One of the bridge plate screws is missing, but the rest of the vibrato assembly looks bone stock. As is typical with vintage Strats that haven’t been played in anger for some time, the controls and switch have stiffened up.
Everything works, but you don’t need to worry about knocking the selector switch out of position, because it needs some persuasion to shift it. Someone decided to have the playing area at the back of the neck blown over; the job was done professionally, but it’s the only thing that detracts from the look and feel of this superb example of a vintage Strat.
Judging by the condition of the one remaining saddle, it’s unsurprising that the others needed replacing
Besides a small area where the rear of the headstock transitions to the neck, everything black lights as one would hope – including the back of the neck. It seems the fresh lacquer was blown over what remained of the original finish. If this were my guitar, I’d have no hesitation in gently rubbing off the overspray using micromesh to restore the appearance and enhance the vintage feel.

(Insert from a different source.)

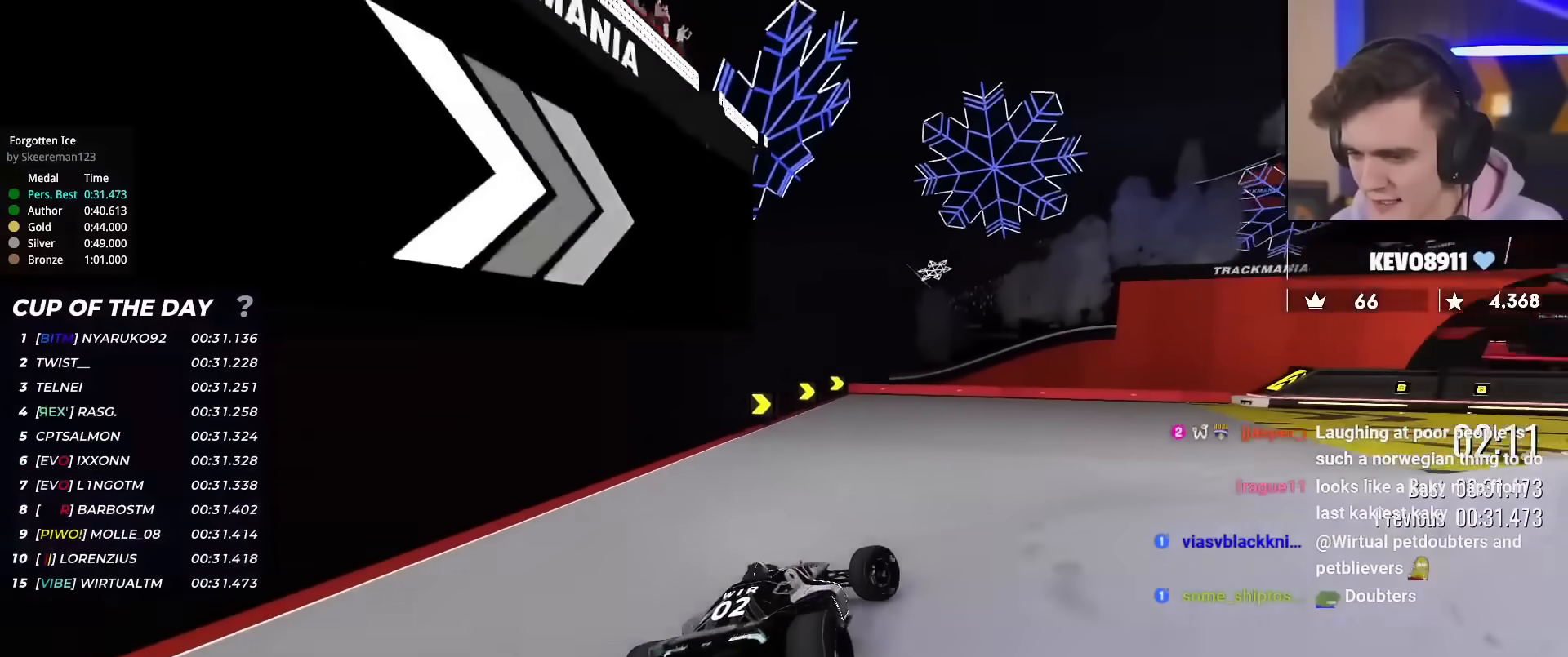
{"keys": ["up"], "events": [[501, "right", "up"]]}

Relic’ers take note – this is what genuine arm wear looks like on the upper bout
If this guitar was in ‘good’ condition cosmetically, I probably wouldn’t like it half as much as I do. The centre section of the sunburst finish would have been translucent yellow when new, but the clear lacquer top coats have aged to a rich orangey amber. The red band remains well defined without looking too much like a boiled sweet and the edges are a deep dark brown rather than black. On the back, where much of the original finish has worn away to bare wood, the yellow stain can still be seen and the yellow lacquer is more vibrant.
A severe case of buckle rash has removed much of the finish, but the yellow wood stain can still be seen
There is lacquer checking all over the body, but it has formed in tight lines that pretty much follow the grain, and the checking is by no means obvious unless you catch the right angle relative to a light source. The plastic parts are all original, and besides the oft-seen crack above the neck pickup screw, the pickguard is in fine shape. It has shrunk and warped in all the correct places, but not excessively so, and the aluminium shielding plate can be seen underneath.
A neck date stamp of ‘Jan 64’ more or less ties in with the yellow ‘April 64’ date stamp on the black underside of the pickups, and an ‘OK’ stamp can be found in the neck pocket along with the paint stick shadow.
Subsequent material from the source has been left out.